RS2000 owner says: Wayne you know what its like working here. PISS BOARD
Wayne says: You piss board? That must hurt! Proberbly not as bad as pissing broken glass though.
The Codfather says: I'm piss board too, do yee faggots actually like the boebee?
Wayne says: Ya ballbag!
rs200 owner says: Chris your weird!!!
Wayne says: By "like the boebee" were you asking if we like 80's saturday night toss program person Bobby Davro?
nazi beetle says: another faggot motor. Built by faggots for faggots.

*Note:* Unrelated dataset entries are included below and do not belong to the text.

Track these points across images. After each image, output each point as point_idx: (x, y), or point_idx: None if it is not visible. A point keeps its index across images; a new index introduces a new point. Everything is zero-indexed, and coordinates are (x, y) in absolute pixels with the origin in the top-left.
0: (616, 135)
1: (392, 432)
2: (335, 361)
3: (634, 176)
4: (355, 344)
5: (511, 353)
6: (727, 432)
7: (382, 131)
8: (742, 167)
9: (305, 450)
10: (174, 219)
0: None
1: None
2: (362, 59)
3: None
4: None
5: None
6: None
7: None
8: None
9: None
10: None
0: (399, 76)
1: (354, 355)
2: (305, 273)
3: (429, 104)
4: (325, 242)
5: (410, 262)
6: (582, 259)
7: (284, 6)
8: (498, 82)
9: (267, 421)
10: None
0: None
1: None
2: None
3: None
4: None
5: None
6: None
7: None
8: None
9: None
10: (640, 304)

The only thing good about this car is that i know the man who owns it and it was burnt out on his drive, FUCKING WELL DONE i say.
vw owner says: erm... WTF? i own a '01 old beetle with fuel injection as my daily driver. it has air con, ceneral locking, elecric windows,and a cd player. standard. and the 2.0 engine way putting out 70 BHP at the WHEELS. standard, before i replaced it with a 700 BHP 911 engine.
thomps125 says: tax exzempt meens no muney neede dwud suit u chav cunts gr8 in ure saxos n novas plus porshe engines and weelsa fit str8 in n on ure jelous
thomps 125 @@@@@@@ says: : saxo king
furr says: is that the one of the modded one that can out accelerate a ferrari, because i know there are quite a few of those around
Hatefull air compressor says: these cars sound like a bodyshop air compressor. Actually my bodyshop air compressor has more power. Sack of shit.